I get asked this a lot, and the answer’s “it depends,” which isn’t helpful. It’s not Greta, although I do enjoy writing her a great deal; she’s human, can only do what humans do, and it’s much more fun to write characters who can do things like tie lamp-posts in knots and shapeshift. My favorites are (in no particular order) Fastitocalon, Ruthven, and Samael. I love Sam. He wears white silk suits with no shirts under them and smokes Sobranie Cocktail cigarettes and can turn into an enormous white snake with red-pupiled black eyes and no real concept of personal space, among several other forms. Writing Sam is all competence porn and charisma, both of which are entirely my jam, and also why Ruthven is so much fun to write. He’s got the effortless vampire style thing, he’s extraordinarily beautiful, classy, rich as hell, and sensible on top of it. He’s a philanthropist and a homemaker and now, spoilers for book three, he’s finally not alone.
Fastitocalon is different. In the first book he suffers from chronic ill-health and is consistently this close to going totally broke, and grimly bears it until others step in to offer help. We’re not quite sure what his deal is – he’s ever so slightly grey, and when he’s angry his eyes take on a faint orange luster, and he can apparently teleport himself and others when called upon to do so, but it’s a little while before the reason for all this weirdness becomes clear. Fastitocalon is stoic and wry and ironic and determined, despite the host of challenges ranged against him, and I do so love writing people who don’t give up.

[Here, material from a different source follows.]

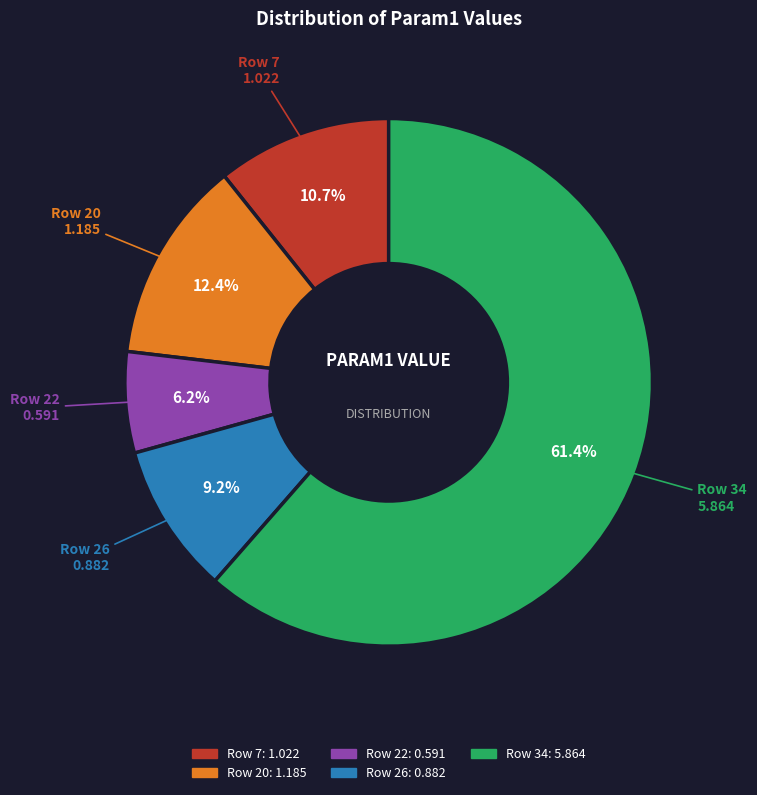

To the nearest percent, what portion does Row 26 represent?

9%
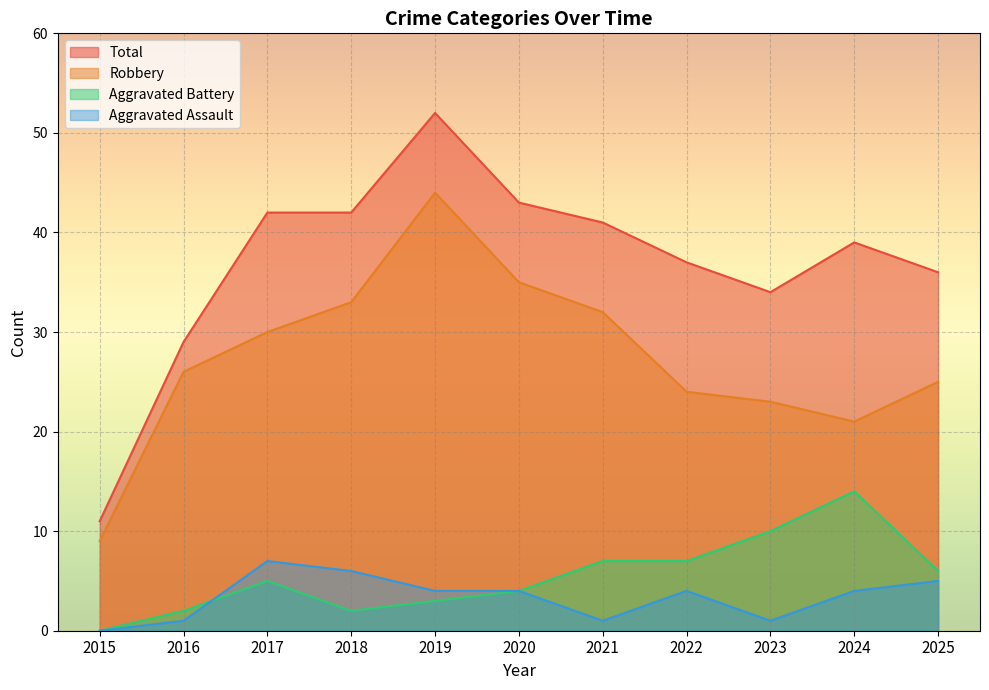

Rank the series by their maximum value, from lowest to highest.

Aggravated Assault, Aggravated Battery, Robbery, Total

What piece of advice would you want to share with other writers?
What Laura told me, all those years ago: don’t stop. If you want to write, then write. That is the fundamental reason that this trilogy is in the world: Laura – a published author! Who read my dot-matrix–printed manuscripts and made careful pencil notes in the margins! – told 11-year-old me not to stop. So I didn’t.
What are some of your writing-related hobbies, crafts, addictions?
Like a lot of authors I have a mild to moderate fountain pen problem. (I blame Elizabeth Bear for this; she gave my wife and I our first pens and ink several years ago.) For a while I was not just collecting vintage Sheaffer Balances but actually using them daily, but these days I have my lovely old pens on display to preserve them and am running with modern equipment instead. Between us we have enough ink to float a very small battleship, and we still go nuts whenever one of our favorite ink manufacturers comes out with something new. (Do not even ask me how many notebooks we own.)
Thanks so much for taking the time out of your very busy day to answer our questions, Vivian!